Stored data
···

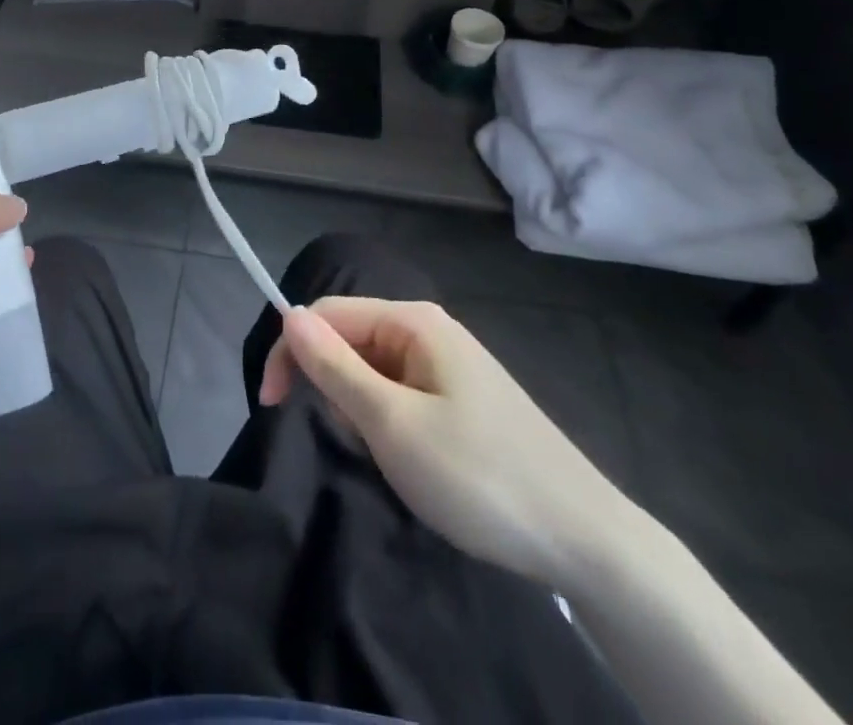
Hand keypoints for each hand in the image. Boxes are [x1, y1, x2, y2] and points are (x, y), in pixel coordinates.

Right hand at [260, 298, 630, 587]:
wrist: (584, 539)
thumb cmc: (478, 476)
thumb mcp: (392, 424)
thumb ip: (334, 368)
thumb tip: (287, 314)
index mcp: (413, 321)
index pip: (327, 314)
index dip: (291, 352)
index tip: (268, 407)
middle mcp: (430, 331)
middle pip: (351, 340)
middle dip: (333, 387)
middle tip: (354, 445)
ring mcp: (451, 366)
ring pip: (375, 372)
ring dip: (362, 411)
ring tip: (389, 459)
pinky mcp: (464, 400)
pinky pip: (403, 395)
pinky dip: (389, 424)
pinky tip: (412, 462)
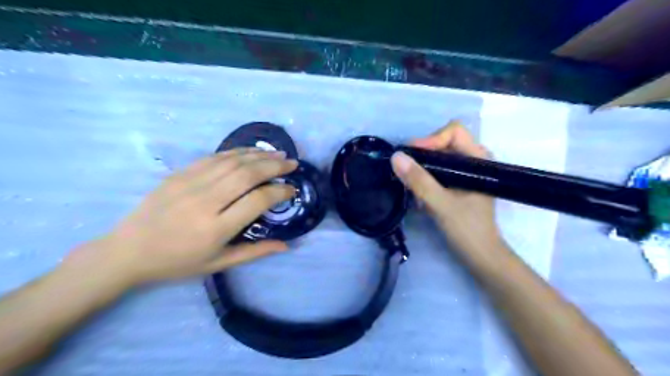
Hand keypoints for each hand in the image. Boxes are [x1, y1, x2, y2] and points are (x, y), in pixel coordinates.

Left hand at [70, 148, 296, 286]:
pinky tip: (251, 152)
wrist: (128, 251)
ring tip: (278, 155)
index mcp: (216, 228)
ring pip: (233, 162)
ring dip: (260, 155)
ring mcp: (190, 183)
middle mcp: (206, 201)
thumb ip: (255, 252)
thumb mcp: (219, 263)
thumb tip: (286, 245)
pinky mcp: (180, 174)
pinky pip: (214, 157)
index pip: (258, 200)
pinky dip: (237, 152)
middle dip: (275, 166)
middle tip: (292, 164)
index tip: (291, 190)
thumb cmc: (177, 262)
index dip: (280, 192)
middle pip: (248, 174)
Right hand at [388, 122, 502, 255]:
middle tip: (405, 171)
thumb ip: (419, 181)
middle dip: (422, 155)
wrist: (482, 257)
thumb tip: (395, 157)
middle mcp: (473, 161)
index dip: (431, 140)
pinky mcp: (457, 186)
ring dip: (421, 169)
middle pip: (443, 143)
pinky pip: (437, 173)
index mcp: (479, 159)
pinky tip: (417, 196)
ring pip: (438, 159)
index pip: (453, 132)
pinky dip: (424, 180)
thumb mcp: (441, 204)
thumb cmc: (468, 230)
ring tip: (409, 185)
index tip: (412, 157)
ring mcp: (465, 174)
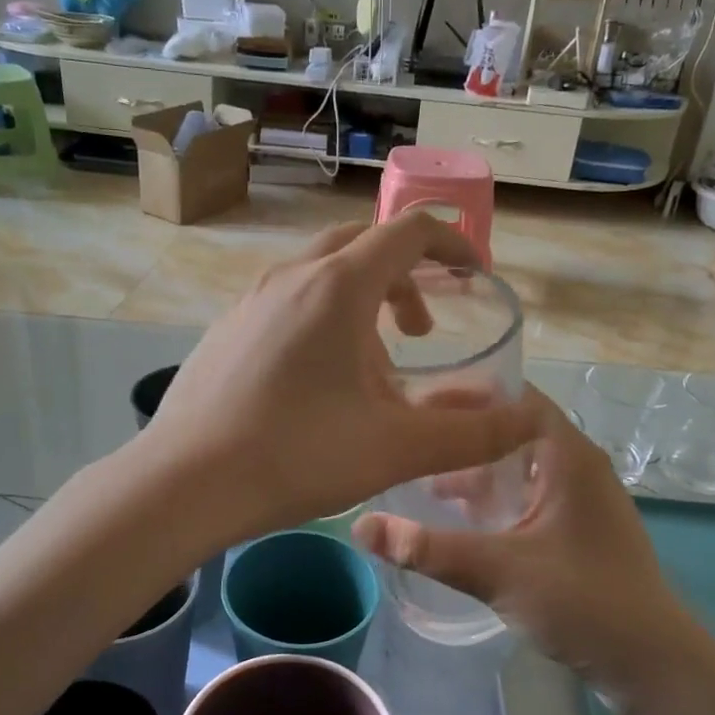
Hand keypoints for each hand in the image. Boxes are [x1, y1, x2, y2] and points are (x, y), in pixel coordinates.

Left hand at [141, 214, 541, 542]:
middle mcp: (291, 277)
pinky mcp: (225, 329)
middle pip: (362, 246)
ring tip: (373, 369)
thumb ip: (472, 434)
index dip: (452, 243)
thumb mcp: (397, 448)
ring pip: (321, 276)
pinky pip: (286, 303)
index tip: (474, 274)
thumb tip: (530, 421)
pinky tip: (316, 386)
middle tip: (423, 331)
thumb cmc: (297, 456)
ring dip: (361, 304)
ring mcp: (249, 300)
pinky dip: (320, 321)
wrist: (183, 483)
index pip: (408, 232)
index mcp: (338, 287)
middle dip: (405, 277)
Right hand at [354, 388, 687, 700]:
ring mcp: (581, 499)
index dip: (465, 393)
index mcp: (568, 456)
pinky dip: (495, 497)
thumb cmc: (584, 603)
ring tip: (423, 479)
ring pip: (520, 466)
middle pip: (513, 429)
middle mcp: (578, 466)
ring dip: (476, 469)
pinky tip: (461, 520)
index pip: (513, 397)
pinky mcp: (579, 529)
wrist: (653, 665)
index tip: (414, 401)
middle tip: (410, 438)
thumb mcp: (498, 571)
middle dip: (462, 433)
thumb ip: (427, 548)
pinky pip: (529, 495)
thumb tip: (360, 526)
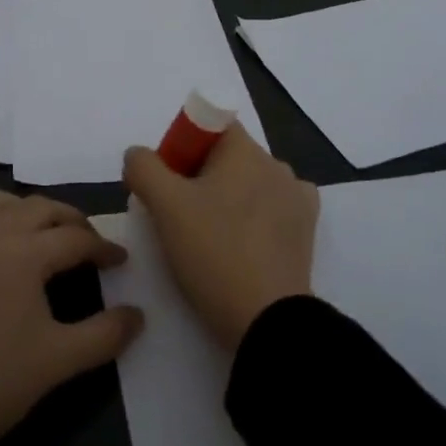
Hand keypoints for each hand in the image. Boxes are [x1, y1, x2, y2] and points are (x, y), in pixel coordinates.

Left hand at [0, 190, 143, 445]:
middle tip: (84, 241)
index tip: (119, 261)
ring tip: (32, 235)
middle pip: (37, 208)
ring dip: (19, 211)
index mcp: (23, 253)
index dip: (104, 248)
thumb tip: (139, 315)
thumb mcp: (56, 363)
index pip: (76, 238)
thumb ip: (105, 335)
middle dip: (69, 220)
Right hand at [123, 125, 318, 350]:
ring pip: (248, 185)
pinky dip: (252, 220)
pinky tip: (239, 245)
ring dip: (225, 200)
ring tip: (206, 239)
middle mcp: (277, 165)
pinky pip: (270, 210)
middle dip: (199, 177)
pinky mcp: (306, 231)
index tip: (167, 183)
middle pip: (227, 157)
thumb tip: (139, 156)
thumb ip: (143, 168)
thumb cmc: (213, 252)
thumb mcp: (164, 206)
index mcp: (246, 150)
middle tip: (177, 217)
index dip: (182, 146)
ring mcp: (297, 199)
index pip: (209, 125)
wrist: (267, 320)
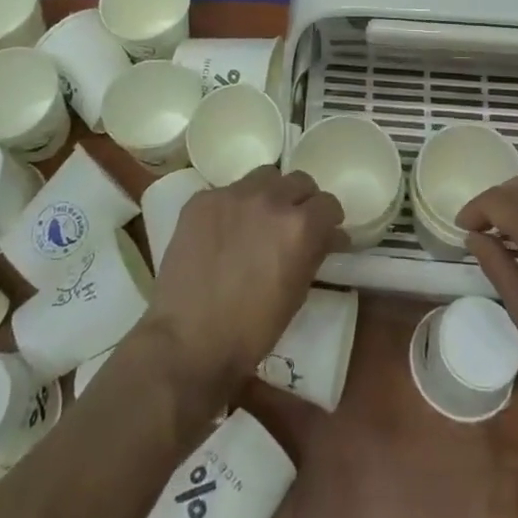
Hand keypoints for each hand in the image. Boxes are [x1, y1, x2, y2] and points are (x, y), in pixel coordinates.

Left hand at [145, 167, 343, 394]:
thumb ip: (315, 253)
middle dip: (303, 201)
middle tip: (293, 224)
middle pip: (299, 181)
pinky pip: (228, 191)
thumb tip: (330, 235)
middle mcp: (269, 199)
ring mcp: (232, 195)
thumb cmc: (250, 330)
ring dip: (270, 193)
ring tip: (259, 220)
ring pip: (264, 176)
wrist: (187, 341)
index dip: (329, 219)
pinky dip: (235, 206)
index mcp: (298, 226)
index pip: (328, 203)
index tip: (325, 232)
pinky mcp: (202, 199)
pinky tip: (225, 231)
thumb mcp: (296, 295)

···

| WHAT YOU ARE ASKED TO DO |
Read through the entries and copy each line in which "Left" appears.

| OUTPUT OF THE TASK |
Left hand at [70, 148, 296, 286]:
Left hand at [141, 214, 541, 542]:
Left hand at [0, 190, 143, 445]:
Left hand at [145, 167, 343, 394]:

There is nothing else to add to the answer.